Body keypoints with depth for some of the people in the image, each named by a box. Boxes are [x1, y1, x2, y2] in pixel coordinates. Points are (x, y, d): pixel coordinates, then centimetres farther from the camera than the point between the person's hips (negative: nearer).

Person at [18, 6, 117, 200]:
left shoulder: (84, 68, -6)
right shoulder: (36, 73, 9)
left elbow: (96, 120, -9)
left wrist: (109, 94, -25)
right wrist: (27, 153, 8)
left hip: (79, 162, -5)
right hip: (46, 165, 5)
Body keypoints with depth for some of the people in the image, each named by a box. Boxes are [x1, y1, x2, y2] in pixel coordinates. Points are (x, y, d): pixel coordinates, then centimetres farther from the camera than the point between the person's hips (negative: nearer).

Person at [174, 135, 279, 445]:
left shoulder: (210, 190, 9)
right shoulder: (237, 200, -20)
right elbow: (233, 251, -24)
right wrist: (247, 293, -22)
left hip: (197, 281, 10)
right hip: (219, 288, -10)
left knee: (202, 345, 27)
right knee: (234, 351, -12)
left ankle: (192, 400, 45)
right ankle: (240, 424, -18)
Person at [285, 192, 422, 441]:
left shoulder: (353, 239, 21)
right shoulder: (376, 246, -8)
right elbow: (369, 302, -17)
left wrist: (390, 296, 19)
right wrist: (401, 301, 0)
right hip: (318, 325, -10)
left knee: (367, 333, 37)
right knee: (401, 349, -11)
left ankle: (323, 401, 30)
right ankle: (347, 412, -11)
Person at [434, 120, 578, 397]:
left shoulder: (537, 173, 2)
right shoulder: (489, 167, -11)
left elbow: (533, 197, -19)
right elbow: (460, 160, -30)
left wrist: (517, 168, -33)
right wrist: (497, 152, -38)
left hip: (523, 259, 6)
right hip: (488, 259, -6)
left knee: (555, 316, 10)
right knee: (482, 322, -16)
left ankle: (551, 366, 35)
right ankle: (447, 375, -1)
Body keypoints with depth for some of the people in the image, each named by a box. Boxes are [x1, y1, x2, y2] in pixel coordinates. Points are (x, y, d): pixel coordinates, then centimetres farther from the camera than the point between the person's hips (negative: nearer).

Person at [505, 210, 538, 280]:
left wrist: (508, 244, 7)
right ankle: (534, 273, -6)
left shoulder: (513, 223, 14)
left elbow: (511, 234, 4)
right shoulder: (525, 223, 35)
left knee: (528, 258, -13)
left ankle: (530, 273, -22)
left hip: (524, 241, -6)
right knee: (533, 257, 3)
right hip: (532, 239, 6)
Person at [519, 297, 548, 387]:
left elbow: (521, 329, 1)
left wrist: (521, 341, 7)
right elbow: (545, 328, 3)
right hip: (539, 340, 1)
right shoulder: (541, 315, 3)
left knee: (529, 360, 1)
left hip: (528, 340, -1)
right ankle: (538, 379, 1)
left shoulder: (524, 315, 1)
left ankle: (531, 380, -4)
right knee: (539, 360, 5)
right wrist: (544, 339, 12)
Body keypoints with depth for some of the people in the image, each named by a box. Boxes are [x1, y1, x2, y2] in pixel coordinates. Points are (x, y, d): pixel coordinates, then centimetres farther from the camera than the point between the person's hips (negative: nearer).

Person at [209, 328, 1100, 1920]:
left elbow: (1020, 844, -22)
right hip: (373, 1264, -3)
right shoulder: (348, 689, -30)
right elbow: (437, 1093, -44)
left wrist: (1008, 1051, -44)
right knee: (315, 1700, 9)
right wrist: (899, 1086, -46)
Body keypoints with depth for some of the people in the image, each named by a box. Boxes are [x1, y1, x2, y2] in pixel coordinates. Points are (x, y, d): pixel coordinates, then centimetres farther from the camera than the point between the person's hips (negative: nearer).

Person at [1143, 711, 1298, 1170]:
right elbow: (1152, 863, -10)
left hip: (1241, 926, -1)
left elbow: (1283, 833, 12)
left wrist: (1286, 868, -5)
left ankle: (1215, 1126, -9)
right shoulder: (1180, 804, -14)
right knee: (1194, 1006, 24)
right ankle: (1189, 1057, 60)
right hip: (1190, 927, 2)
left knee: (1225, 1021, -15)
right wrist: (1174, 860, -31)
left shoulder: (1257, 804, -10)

● ● ● ● ● ● ●

→ **WHAT THE TASK REQUIRES**: Format the part of the data that opens with the line containing "right ankle: (534, 273, -6)" and closes with the line containing "right shoulder: (541, 315, 3)" as a Markdown table. Use two columns: Row for a running number and Entry for the line itself, leaving out any blank lines.

→ **RESPONSE TO THE TASK**:
| Row | Entry |
|---|---|
| 1 | right ankle: (534, 273, -6) |
| 2 | left shoulder: (513, 223, 14) |
| 3 | left elbow: (511, 234, 4) |
| 4 | right shoulder: (525, 223, 35) |
| 5 | left knee: (528, 258, -13) |
| 6 | left ankle: (530, 273, -22) |
| 7 | left hip: (524, 241, -6) |
| 8 | right knee: (533, 257, 3) |
| 9 | right hip: (532, 239, 6) |
| 10 | Person at [519, 297, 548, 387]: |
| 11 | left elbow: (521, 329, 1) |
| 12 | left wrist: (521, 341, 7) |
| 13 | right elbow: (545, 328, 3) |
| 14 | right hip: (539, 340, 1) |
| 15 | right shoulder: (541, 315, 3) |